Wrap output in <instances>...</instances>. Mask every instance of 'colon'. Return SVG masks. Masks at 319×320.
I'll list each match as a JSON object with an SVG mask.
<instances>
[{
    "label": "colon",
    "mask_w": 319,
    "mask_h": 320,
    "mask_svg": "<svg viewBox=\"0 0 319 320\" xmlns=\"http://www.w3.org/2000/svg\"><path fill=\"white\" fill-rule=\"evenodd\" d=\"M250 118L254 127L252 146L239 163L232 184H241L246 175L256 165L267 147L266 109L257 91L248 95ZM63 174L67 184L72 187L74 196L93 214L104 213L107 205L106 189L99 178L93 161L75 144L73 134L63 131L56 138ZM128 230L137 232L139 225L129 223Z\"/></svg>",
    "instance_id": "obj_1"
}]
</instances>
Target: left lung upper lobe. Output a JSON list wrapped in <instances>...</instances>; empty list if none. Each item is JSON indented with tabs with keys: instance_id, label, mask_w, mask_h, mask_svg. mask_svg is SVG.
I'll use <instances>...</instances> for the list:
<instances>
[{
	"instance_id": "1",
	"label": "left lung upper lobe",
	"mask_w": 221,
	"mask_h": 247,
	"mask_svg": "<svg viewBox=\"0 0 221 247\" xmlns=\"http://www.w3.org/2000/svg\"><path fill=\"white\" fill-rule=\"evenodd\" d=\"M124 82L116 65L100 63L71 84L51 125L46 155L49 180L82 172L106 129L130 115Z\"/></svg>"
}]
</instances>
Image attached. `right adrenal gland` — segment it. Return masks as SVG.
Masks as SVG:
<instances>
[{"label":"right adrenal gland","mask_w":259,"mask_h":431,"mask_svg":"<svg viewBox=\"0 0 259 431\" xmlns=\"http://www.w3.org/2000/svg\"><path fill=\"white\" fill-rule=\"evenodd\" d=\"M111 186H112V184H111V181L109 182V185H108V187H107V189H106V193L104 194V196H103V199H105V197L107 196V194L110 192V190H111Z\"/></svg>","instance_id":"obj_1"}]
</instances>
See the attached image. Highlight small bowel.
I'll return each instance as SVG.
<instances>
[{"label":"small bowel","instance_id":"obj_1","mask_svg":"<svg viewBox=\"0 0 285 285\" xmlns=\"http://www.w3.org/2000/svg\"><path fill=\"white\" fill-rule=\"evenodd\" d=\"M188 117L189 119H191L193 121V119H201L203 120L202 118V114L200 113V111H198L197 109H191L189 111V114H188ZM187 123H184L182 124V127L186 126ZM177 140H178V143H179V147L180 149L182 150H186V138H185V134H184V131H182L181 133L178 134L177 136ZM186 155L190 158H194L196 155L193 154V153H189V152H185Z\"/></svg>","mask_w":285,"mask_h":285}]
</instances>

• • •

* Instruction
Switch "Highlight" to "Outline" in the listing, starting with the line that contains "masks as SVG." and going on through the end of the listing. Give back only those lines, with everything else left as it is.

* Exercise output
Image attached. `right adrenal gland` — segment it. Return masks as SVG.
Masks as SVG:
<instances>
[{"label":"right adrenal gland","mask_w":259,"mask_h":431,"mask_svg":"<svg viewBox=\"0 0 259 431\" xmlns=\"http://www.w3.org/2000/svg\"><path fill=\"white\" fill-rule=\"evenodd\" d=\"M111 186H112V184H111V181L109 182V185H108V187H107V189H106V193L104 194V196H103V199H105V197L107 196V194L110 192V190H111Z\"/></svg>","instance_id":"obj_1"}]
</instances>
See the attached image. Outline small bowel.
I'll return each instance as SVG.
<instances>
[{"label":"small bowel","instance_id":"obj_1","mask_svg":"<svg viewBox=\"0 0 285 285\" xmlns=\"http://www.w3.org/2000/svg\"><path fill=\"white\" fill-rule=\"evenodd\" d=\"M188 117L189 119H191L193 121V119H201L203 120L202 118V114L200 113V111H198L197 109H191L189 111V114H188ZM187 123H184L182 124V127L186 126ZM177 140H178V143H179V147L180 149L182 150H186V138H185V134H184V131H182L181 133L178 134L177 136ZM186 155L190 158H194L196 155L193 154V153H189V152H185Z\"/></svg>","mask_w":285,"mask_h":285}]
</instances>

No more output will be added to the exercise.